**Consigne A**
Recopiez à l'identique les lignes des enregistrements, de celle qui contient « phylum: Arthropoda » jusqu'à la fin des enregistrements, ces deux limites comprises. N'incluez pas les images dans votre réponse.
── Extrait du texte
C’était en 1515, immédiatement après la glorieuse journée de Marignan. Beau, jeune, ardent, ivre de gloire et de succès, le roi de France fut avisé que, pendant qu’il guerroyait brillamment en Italie, les côtes septentrionales de son royaume étaient menacées à la fois par les Anglais et les Espagnols. Il repassa les Alpes à la hâte et envoya le grand amiral de France Bonnivet sur les côtes de la Normandie avec la mission de lui désigner sans retard l’emplacement le plus favorable pour la création d’un port dans lequel il pourrait « recueillir, loger et maréer les grands navires, tant du royaulme que aultres des alliés. » Barfleur et Honfleur, les deux ports d’entrée de la Seine, étaient l’un à peu près comblé, l’autre toujours menacé par les envasemens. Bonnivet hésita d’abord entre l’embouchure de la Touques et le petit golfe naturel d’Etretat. Un accident imprévu attira son attention sur le Havre, qui n’était alors qu’un très médiocre hameau de pêcheurs. La longue traînée de galets, que le courant avait déposée au large comme une digue ou un bourrelet, affleurait au-dessus des grandes eaux entre le cap de la Hève et la pointe du Hoc, et protégeait contre les coups de mer les lagunes à demi envasées de l’Heure, dans lesquelles on ne pouvait pénétrer que difficilement en doublant le crochet du Hoc.
────
── Données enregistrées
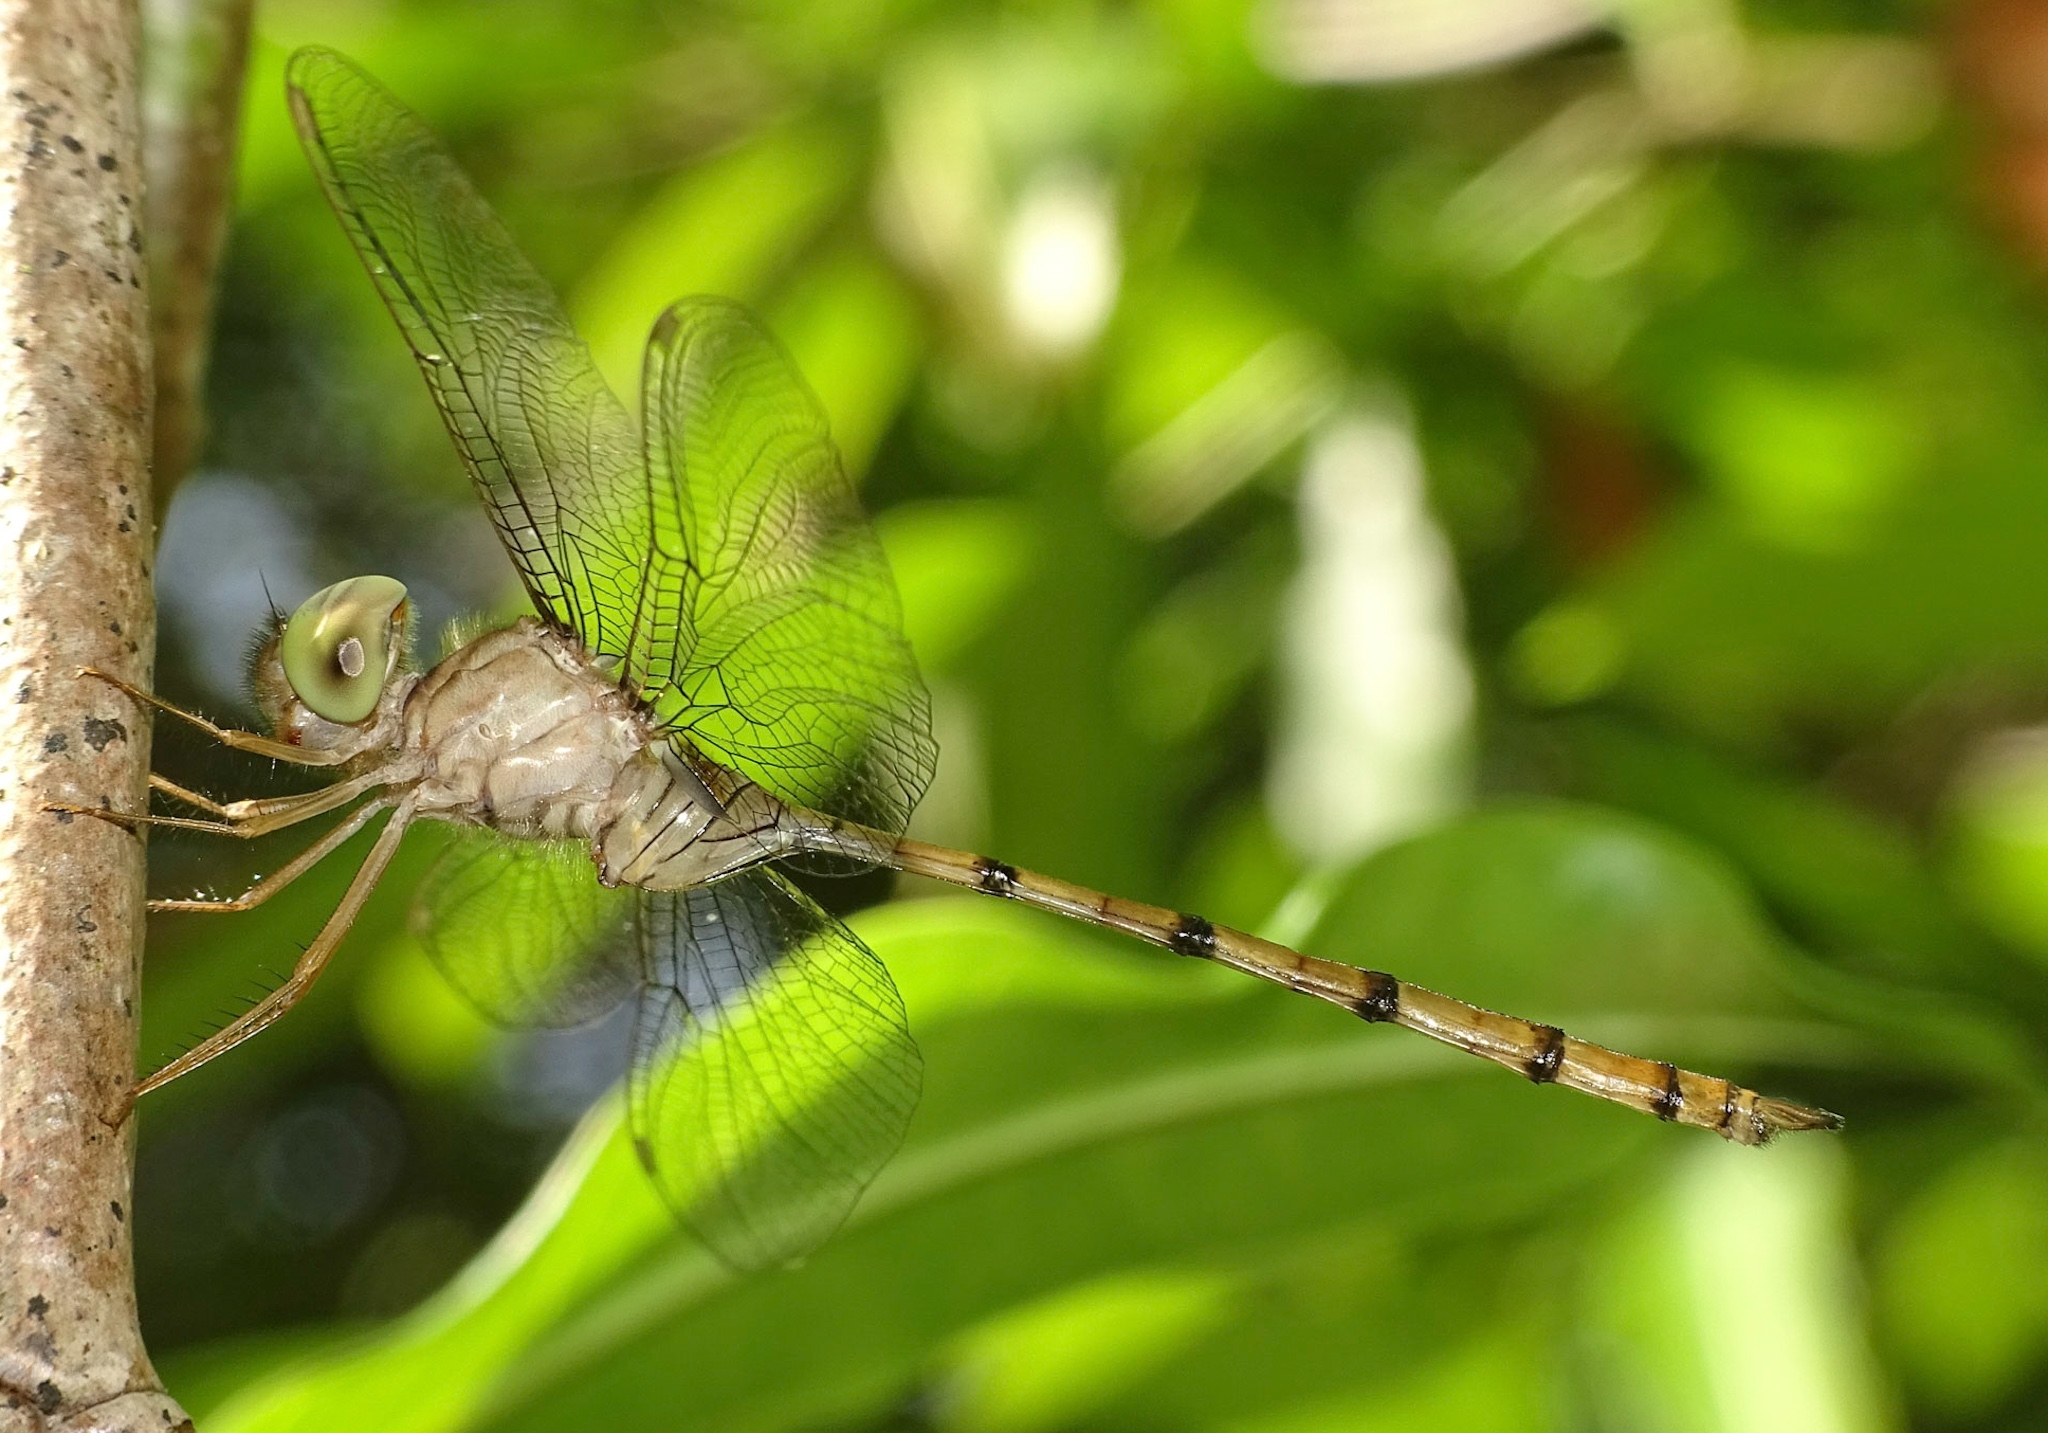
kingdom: Animalia
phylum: Arthropoda
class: Insecta
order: Odonata
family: Libellulidae
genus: Zyxomma
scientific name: Zyxomma petiolatum
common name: Dingy dusk-darter
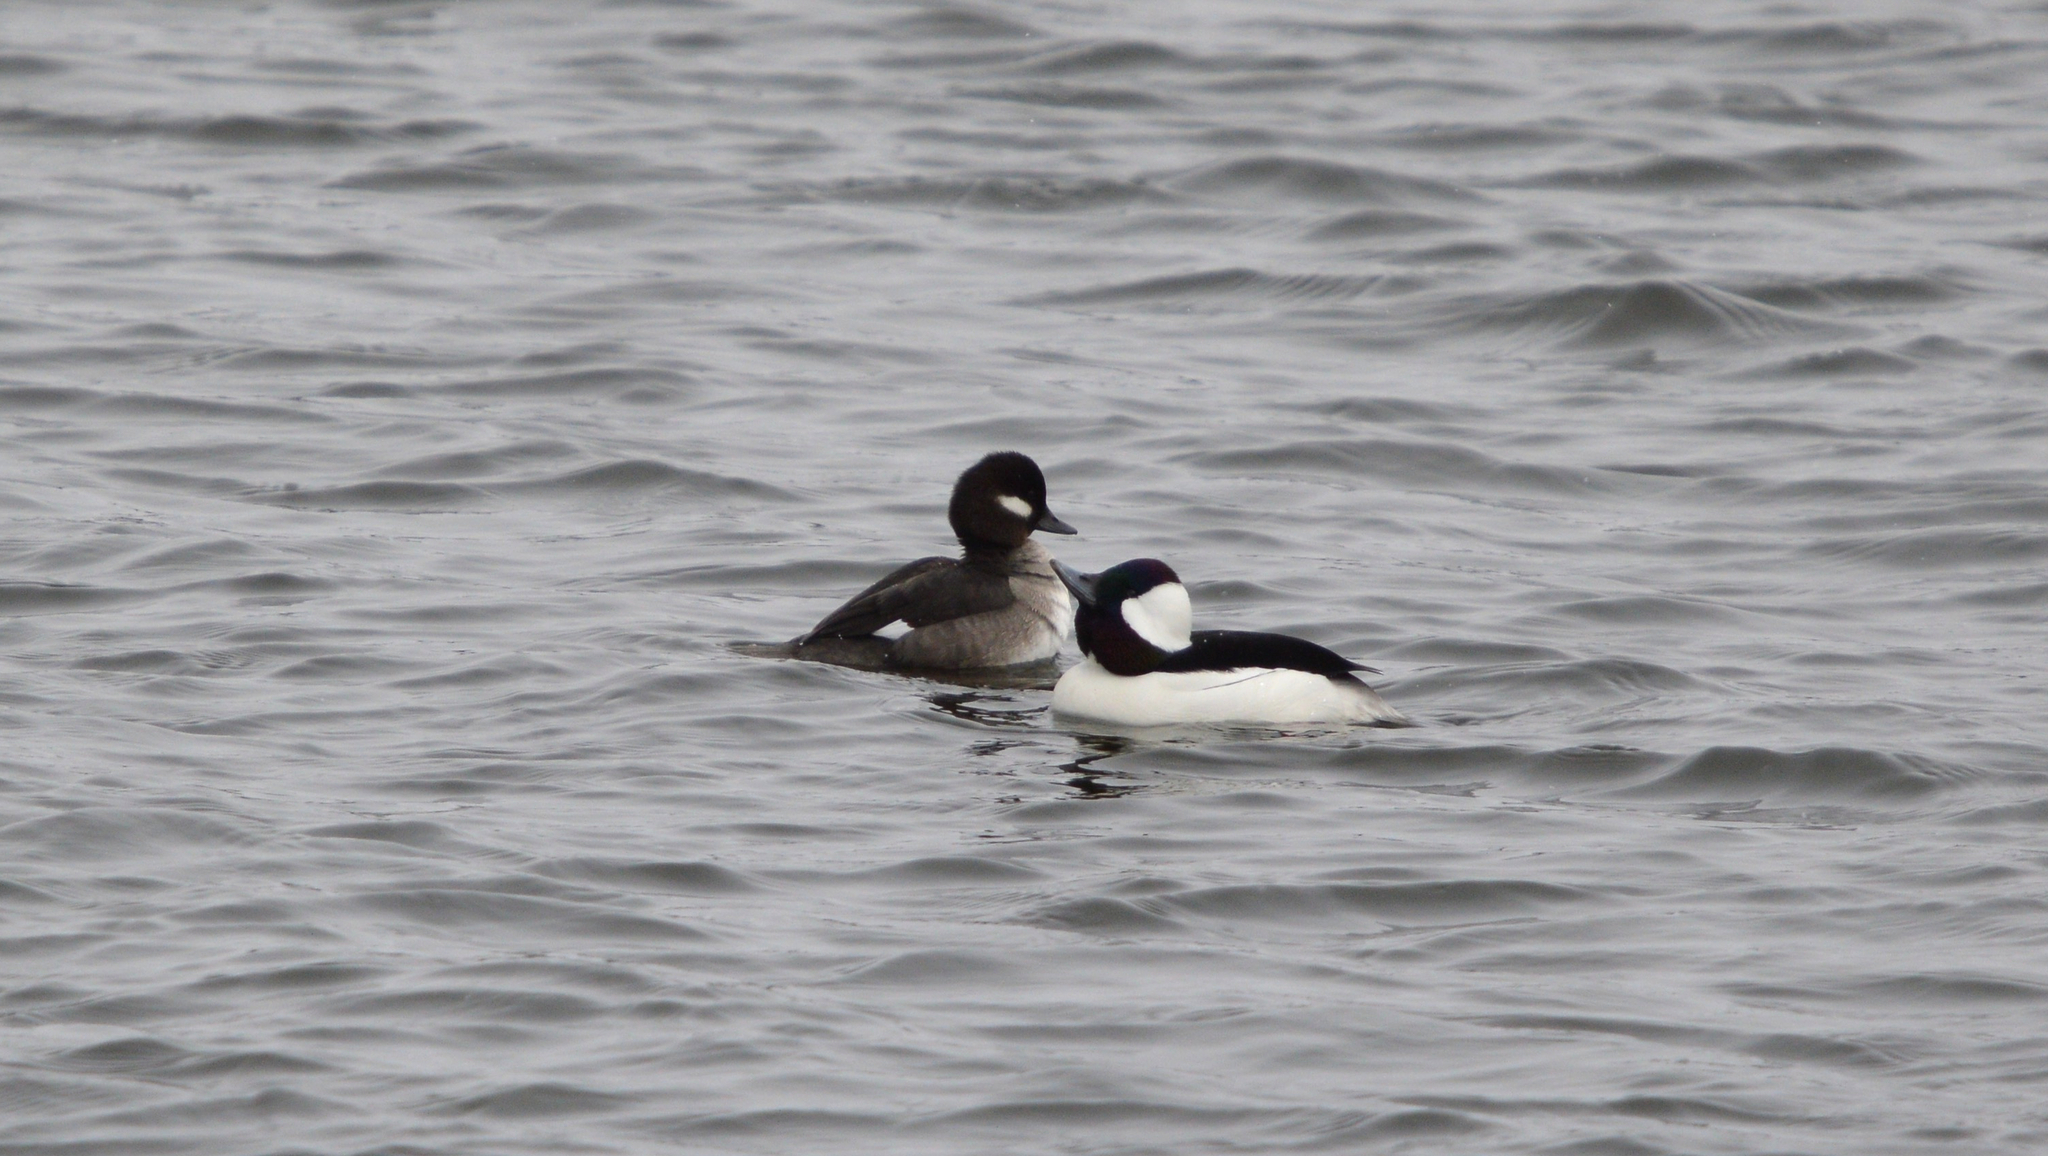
────
**Consigne B**
D'après le texte sur l'origine du port du Havre, qui le roi envoya-t-il sur les côtes de la Normandie ?

**Réponse rédigée A**
phylum: Arthropoda
class: Insecta
order: Odonata
family: Libellulidae
genus: Zyxomma
scientific name: Zyxomma petiolatum
common name: Dingy dusk-darter

**Réponse rédigée B**
Le grand amiral de France Bonnivet.